▶ EXERCISE: Look for "shoulder" in each line of the entries, and return the matching lines.

##### INPUT FOR THIS TASK

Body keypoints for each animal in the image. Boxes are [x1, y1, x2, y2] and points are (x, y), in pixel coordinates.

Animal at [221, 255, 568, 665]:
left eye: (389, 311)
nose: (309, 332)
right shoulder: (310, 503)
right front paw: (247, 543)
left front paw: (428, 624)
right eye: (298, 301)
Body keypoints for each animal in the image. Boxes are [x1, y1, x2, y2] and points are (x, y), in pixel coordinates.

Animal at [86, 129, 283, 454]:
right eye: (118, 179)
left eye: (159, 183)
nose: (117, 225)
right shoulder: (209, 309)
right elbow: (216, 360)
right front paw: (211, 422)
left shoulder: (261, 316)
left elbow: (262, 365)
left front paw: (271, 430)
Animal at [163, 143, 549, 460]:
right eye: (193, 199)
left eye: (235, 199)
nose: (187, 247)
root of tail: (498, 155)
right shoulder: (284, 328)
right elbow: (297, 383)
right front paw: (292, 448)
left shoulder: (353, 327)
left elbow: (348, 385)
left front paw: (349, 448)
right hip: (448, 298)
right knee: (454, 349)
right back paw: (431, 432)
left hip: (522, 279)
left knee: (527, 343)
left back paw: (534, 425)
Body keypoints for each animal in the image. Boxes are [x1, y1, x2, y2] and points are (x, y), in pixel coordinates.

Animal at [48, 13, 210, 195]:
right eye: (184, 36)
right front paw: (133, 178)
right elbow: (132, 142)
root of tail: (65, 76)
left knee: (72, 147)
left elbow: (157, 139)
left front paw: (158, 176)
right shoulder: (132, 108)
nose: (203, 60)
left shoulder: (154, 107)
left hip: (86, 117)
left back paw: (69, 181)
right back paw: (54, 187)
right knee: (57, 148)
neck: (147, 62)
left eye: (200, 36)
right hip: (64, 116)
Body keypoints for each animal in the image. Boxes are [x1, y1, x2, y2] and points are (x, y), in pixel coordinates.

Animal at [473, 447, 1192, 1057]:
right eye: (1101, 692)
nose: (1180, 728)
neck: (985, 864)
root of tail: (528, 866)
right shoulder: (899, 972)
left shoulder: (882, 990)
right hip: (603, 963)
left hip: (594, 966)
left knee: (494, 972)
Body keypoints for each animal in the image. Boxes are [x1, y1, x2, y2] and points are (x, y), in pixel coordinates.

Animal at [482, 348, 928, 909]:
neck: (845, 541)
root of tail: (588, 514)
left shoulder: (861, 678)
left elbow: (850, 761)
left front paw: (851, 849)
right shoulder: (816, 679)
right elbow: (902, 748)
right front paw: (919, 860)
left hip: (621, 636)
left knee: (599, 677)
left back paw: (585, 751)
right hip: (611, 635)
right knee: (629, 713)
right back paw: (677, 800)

##########

▶ SOLUTION FOR THIS EXERCISE:
right shoulder: (310, 503)
right shoulder: (209, 309)
left shoulder: (261, 316)
right shoulder: (284, 328)
left shoulder: (353, 327)
right shoulder: (132, 108)
left shoulder: (154, 107)
right shoulder: (899, 972)
left shoulder: (882, 990)
left shoulder: (861, 678)
right shoulder: (816, 679)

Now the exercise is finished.